◆ DATA PROVIDED ◆
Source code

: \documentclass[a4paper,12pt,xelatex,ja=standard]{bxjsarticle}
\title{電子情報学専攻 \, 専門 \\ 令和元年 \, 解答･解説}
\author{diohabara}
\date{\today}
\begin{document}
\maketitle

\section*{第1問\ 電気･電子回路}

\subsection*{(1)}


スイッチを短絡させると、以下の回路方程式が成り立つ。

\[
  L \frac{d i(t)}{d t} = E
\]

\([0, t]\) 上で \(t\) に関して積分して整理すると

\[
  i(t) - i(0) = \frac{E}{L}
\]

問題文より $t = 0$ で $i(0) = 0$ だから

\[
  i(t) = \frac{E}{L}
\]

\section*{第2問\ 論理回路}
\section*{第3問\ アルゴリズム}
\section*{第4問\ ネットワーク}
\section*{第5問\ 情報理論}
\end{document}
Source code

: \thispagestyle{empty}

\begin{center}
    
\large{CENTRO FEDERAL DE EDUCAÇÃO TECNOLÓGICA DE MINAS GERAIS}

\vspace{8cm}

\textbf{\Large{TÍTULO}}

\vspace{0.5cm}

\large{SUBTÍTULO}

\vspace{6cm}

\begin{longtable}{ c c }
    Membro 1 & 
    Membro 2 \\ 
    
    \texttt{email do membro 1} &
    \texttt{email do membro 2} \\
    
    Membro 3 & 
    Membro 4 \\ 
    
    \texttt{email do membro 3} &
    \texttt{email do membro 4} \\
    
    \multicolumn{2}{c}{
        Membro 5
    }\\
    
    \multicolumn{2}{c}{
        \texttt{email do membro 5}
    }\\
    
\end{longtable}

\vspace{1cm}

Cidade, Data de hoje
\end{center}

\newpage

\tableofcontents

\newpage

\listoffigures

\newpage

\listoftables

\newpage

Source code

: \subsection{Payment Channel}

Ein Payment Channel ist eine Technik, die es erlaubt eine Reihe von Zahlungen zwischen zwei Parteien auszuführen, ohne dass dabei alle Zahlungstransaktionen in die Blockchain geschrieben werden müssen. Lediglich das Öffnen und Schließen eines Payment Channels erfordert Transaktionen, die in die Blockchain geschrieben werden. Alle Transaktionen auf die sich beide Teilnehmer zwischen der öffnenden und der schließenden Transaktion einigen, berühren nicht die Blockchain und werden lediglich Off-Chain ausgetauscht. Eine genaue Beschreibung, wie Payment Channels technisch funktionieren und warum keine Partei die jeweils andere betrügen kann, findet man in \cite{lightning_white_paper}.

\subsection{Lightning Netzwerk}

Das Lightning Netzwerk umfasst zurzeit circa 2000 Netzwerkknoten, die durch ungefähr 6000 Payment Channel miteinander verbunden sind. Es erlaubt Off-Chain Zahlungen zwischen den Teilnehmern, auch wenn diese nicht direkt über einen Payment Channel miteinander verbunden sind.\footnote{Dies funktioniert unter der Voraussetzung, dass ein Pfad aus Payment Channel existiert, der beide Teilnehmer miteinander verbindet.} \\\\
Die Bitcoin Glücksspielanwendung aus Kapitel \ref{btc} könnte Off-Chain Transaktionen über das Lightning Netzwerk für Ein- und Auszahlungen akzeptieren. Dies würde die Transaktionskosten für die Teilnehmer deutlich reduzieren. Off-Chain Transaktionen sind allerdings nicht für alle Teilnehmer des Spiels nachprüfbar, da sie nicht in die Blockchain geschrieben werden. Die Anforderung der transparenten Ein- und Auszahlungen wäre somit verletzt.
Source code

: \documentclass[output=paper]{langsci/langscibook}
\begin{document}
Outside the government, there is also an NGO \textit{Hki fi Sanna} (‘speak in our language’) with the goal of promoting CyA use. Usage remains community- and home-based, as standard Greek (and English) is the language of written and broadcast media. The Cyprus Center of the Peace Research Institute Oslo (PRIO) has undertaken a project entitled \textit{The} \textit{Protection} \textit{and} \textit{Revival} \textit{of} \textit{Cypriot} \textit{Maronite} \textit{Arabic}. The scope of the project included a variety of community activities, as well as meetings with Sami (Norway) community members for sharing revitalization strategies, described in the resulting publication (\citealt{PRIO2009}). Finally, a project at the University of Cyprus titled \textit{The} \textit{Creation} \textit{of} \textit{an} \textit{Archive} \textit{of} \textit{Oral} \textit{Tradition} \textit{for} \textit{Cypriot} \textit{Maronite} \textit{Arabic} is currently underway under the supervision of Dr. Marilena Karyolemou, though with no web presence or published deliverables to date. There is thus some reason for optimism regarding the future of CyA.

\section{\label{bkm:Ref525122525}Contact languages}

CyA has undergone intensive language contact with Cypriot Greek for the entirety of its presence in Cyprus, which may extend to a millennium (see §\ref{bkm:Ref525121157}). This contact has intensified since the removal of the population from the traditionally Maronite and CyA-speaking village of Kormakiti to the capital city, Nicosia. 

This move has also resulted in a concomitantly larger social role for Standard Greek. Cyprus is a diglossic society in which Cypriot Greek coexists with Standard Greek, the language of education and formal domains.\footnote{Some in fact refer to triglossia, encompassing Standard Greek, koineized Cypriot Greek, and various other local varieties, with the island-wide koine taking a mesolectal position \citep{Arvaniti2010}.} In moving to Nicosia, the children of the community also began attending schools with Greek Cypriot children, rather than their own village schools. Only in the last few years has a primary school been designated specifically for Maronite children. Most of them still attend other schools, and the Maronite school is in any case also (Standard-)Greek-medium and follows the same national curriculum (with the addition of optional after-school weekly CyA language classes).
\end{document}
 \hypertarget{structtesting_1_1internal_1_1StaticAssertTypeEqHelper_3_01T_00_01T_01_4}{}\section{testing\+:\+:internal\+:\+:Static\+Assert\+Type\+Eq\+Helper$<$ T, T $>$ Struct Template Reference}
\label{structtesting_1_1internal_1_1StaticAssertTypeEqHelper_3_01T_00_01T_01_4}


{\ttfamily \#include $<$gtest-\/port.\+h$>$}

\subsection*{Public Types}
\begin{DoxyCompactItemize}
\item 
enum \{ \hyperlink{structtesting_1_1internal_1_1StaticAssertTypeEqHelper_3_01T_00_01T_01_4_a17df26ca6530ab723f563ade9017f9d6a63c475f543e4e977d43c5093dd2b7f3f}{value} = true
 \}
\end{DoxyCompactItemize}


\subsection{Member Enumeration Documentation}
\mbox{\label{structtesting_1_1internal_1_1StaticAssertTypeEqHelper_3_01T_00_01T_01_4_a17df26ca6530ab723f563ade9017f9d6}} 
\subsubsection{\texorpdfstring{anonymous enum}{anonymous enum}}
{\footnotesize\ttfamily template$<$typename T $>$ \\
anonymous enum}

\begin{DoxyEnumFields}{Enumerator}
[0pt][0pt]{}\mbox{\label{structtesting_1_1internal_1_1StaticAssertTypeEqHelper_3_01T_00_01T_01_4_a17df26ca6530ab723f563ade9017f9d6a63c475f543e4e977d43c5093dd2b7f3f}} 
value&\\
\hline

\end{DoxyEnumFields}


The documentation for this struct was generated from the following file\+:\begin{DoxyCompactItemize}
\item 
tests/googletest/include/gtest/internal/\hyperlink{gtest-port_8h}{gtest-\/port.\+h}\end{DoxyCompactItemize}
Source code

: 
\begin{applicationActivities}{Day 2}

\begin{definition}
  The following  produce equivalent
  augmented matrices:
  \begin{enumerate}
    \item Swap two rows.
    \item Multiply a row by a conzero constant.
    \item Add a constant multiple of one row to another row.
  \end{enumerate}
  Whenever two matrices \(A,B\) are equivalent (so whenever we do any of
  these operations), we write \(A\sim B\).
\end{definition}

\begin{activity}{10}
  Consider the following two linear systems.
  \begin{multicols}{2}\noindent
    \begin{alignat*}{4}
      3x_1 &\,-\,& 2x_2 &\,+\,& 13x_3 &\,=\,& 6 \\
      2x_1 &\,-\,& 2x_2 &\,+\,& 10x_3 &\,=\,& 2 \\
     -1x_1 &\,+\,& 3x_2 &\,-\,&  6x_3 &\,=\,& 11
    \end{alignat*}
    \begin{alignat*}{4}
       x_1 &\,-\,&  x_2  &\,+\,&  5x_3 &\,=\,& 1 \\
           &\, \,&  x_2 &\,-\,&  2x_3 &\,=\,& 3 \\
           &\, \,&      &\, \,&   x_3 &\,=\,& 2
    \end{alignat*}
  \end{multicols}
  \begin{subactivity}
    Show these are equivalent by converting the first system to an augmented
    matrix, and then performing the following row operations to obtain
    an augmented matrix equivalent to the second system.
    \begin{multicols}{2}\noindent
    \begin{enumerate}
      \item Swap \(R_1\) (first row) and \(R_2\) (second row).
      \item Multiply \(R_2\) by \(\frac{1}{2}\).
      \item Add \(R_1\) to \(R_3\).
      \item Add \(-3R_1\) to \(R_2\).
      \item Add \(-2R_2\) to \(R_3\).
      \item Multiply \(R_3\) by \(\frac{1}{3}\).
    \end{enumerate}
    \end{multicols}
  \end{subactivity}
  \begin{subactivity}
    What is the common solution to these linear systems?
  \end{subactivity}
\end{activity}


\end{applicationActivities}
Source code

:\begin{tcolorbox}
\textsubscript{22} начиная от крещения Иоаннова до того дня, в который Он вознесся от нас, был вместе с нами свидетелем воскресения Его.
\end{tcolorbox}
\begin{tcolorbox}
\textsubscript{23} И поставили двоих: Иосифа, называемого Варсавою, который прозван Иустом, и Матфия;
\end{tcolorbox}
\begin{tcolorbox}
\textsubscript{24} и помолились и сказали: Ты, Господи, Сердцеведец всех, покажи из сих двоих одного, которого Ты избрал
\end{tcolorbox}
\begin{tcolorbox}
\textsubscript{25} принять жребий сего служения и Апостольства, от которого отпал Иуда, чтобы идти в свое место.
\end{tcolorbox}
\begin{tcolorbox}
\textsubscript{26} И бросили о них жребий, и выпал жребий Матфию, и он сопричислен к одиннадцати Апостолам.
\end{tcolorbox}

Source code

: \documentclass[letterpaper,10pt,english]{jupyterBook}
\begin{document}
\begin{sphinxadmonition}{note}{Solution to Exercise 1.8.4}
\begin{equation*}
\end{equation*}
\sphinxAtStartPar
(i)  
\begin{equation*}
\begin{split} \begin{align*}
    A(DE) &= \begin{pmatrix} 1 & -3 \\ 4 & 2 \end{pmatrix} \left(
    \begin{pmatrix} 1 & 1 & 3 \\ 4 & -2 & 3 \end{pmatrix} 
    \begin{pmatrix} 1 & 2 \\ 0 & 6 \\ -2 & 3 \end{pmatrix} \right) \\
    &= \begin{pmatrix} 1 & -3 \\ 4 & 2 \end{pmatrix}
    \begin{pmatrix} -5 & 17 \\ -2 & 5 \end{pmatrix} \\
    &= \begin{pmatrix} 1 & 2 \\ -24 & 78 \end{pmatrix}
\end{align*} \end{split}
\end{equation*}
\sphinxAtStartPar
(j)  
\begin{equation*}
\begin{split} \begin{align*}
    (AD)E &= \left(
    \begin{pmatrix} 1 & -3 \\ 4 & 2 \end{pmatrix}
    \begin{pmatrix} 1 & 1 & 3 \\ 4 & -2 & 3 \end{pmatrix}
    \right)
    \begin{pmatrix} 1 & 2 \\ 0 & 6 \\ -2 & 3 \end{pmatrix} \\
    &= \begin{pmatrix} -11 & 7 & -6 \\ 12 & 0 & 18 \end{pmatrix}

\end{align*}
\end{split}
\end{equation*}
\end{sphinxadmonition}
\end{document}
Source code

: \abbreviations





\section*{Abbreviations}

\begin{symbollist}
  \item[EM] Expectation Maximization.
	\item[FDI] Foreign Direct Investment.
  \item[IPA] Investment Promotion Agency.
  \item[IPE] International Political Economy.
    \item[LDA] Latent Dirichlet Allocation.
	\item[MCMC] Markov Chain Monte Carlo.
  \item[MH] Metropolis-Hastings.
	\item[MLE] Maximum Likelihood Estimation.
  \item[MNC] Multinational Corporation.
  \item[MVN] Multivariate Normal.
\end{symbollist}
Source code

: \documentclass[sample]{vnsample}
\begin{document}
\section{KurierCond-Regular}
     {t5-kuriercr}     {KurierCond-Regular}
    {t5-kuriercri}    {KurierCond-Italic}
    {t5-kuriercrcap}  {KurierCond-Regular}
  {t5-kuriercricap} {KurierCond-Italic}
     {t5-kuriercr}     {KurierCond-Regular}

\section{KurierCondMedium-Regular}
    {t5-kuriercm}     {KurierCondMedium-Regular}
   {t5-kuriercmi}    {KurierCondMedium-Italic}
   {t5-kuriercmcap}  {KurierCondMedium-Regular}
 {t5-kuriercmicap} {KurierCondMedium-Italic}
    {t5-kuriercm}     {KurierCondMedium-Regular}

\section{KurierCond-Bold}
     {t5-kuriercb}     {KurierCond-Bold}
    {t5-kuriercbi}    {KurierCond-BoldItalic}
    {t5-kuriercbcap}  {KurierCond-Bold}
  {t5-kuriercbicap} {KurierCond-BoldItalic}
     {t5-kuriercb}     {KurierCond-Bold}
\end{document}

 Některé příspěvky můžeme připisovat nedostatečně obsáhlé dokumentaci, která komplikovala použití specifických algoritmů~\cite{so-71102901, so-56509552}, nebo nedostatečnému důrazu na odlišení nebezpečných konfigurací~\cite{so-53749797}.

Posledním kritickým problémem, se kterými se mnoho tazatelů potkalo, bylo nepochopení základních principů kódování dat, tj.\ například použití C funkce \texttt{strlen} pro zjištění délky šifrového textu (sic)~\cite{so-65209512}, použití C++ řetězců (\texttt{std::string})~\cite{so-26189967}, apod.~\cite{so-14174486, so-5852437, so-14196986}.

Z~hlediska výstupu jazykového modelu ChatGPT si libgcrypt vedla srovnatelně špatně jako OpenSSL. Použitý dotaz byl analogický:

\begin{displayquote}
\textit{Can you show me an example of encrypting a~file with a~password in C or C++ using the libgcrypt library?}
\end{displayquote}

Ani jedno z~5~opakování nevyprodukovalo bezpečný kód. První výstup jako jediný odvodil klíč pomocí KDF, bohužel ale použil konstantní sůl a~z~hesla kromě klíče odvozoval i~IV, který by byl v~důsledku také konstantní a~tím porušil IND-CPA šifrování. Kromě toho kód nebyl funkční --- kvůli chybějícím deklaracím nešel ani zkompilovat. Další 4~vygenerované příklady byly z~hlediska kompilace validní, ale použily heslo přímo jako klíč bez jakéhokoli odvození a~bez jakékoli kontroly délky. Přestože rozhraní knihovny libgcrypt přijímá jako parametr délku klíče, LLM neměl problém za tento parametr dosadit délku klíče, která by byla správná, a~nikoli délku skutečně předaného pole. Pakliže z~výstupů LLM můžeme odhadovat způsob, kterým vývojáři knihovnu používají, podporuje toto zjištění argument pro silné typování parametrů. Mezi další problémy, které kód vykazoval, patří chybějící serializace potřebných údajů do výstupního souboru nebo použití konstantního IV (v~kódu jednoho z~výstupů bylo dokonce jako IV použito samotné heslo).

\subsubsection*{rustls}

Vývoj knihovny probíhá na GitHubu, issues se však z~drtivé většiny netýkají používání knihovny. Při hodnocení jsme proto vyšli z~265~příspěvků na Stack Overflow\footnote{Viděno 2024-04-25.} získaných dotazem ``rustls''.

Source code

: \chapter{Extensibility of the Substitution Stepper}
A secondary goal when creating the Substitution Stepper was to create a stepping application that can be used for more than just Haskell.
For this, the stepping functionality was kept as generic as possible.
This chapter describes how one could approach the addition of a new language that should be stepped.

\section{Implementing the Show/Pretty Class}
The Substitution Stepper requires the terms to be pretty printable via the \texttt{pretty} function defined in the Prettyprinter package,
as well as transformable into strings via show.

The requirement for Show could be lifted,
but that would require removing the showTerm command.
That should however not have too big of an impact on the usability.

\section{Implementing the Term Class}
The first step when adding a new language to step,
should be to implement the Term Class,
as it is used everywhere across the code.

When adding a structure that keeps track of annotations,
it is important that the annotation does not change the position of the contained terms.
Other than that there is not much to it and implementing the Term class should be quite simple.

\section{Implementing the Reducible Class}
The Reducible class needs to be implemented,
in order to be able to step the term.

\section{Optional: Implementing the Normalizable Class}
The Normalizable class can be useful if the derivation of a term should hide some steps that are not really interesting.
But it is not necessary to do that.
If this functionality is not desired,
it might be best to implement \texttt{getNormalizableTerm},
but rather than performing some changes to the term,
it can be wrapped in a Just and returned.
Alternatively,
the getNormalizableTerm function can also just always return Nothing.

◆ EXERCISE DESCRIPTION ◆
Exactly how many lines in the data above contain the word "которого"? Respond with the number and nothing more.

◆ RESPONSE TO THE EXERCISE ◆
2